И ушёл в стылую муть.
Мара осталась стоять, пока Дарнова спина не растворилась в стылой мути. Под варежкой быстро стыл отпечаток ладони, но внутри ещё держался. Она была писарем и всякое пережитое старалась перевести в письмо, всякому условию найти оговорку и следствие. Этому теплу строки не находилось: оно не уложилось ни в статью, ни в расписку, осталось вне её тетради, как старуха ещё недавно оставалась вне списка.
Другой варежкой она накрыла запястье, будто удерживала лист от ветра, и постояла так. Потом спрятала тетрадь за пазуху, к телу, вложила линейку между страниц и пошла от ворот, унося то, чего не умела прочесть.
Она шла вниз вдоль утоптанной строки очереди, мимо безбумажных, которых пока не умела вписать всех. Каждого читала — по узлу платка, по руке, по тому, как человек берёг имя родича. Запястье ныло.
Глава третья. Обожжённое лицо
Обожжённое лицо к воде болело.
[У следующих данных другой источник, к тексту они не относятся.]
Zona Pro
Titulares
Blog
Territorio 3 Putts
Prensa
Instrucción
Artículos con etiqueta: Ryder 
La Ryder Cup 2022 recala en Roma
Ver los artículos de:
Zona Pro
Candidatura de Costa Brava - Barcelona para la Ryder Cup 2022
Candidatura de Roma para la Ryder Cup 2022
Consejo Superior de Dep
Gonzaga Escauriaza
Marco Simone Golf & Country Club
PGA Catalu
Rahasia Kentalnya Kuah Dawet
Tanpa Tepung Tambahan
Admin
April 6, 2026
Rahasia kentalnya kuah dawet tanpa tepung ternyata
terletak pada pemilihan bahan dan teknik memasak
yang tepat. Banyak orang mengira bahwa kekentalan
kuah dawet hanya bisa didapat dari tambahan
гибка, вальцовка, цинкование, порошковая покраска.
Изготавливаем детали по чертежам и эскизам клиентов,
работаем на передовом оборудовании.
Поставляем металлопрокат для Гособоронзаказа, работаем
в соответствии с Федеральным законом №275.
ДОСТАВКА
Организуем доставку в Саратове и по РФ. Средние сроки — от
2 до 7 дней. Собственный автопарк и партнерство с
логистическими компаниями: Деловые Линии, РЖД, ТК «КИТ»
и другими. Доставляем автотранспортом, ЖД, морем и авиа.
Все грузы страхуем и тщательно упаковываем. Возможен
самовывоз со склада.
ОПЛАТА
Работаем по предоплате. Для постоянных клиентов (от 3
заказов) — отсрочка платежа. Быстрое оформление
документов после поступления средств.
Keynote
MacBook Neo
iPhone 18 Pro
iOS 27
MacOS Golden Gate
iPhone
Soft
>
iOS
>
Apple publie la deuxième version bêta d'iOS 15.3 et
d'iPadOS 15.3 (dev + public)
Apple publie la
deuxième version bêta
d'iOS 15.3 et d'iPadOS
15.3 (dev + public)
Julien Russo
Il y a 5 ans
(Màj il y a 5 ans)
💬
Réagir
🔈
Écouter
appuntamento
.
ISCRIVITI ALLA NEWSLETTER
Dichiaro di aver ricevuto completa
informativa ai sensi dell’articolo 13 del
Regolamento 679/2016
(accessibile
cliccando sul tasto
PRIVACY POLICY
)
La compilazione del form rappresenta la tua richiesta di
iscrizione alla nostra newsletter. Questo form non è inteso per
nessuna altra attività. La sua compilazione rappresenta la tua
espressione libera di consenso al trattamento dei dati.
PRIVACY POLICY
И в ту ночь, ещё до крика, лицо сказало ему: вода идёт.
Спадающая вода не приходит — уходит. Разливную ждут, у неё в каждом дворе своё имя: поднимают пожитки под крышу, увязывают сухое, переносят малых на верхний настил. Её боятся честно, в лицо, как зверя, который идёт прямо. Спадающая же уходит без объявления и, уходя, рвёт из-под ног опору в тот час, когда низ просох и люди впервые за неделю спят крепко.
Дарн Ворн знал воду обожжённой скулой раньше глаз: кожа на правой щеке стягивалась и зудела, помня то, чего сам он не помнил. Накануне он, как всегда перед спадом, обошёл артель от края до края, тронул знакомые слабые сваи, послушал воду под досками. Она стояла лживо тихо. У третьей сваи от края обмотка держалась на честном слове; Дарн подёргал её и решил, что к утру не удержит. В Айрином углу горела последняя лучина. Айра сидела на пороге, игла ходила мелко, а на плече серой рубашонки росла светлая заплата. Двое старших спали валетом, младший тянул нитку у её ноги.
— Шьёшь, — сказал Дарн.
— Шью, — сказала Айра, не подняв головы. — Прорвало рукав. Об свайку — лазает он, мал ещё.
— Мала рубашонка, — сказал Дарн. — На вырост бы.
— На вырост — это сукно надо, — сказала Айра. — А сукно — это принос. А приноса нет. — Она откусила нитку. — Латаю, что есть.
Он посмотрел, как она откусила нитку и снова взялась за иглу, потом ушёл к своему жжёному месту у стены. Лёг больной щекой к доскам, а перед глазами осталась светлая заплата на сером плече — наспех, неровным швом. Он запомнил её против воли.
Долговую дамбу у нижней топи Крам Валь держал плетнём и мёрзлой насыпью. Осенью он согнал туда всех должных, и те таскали землю в коробах. Комья смерзались ноздреватой грудой со льдом внутри; весной лёд вытаивал, оставляя пустоты. Каждый спад вода искала в этой насыпи, где ниже, и находила. В этот раз нашла под утро.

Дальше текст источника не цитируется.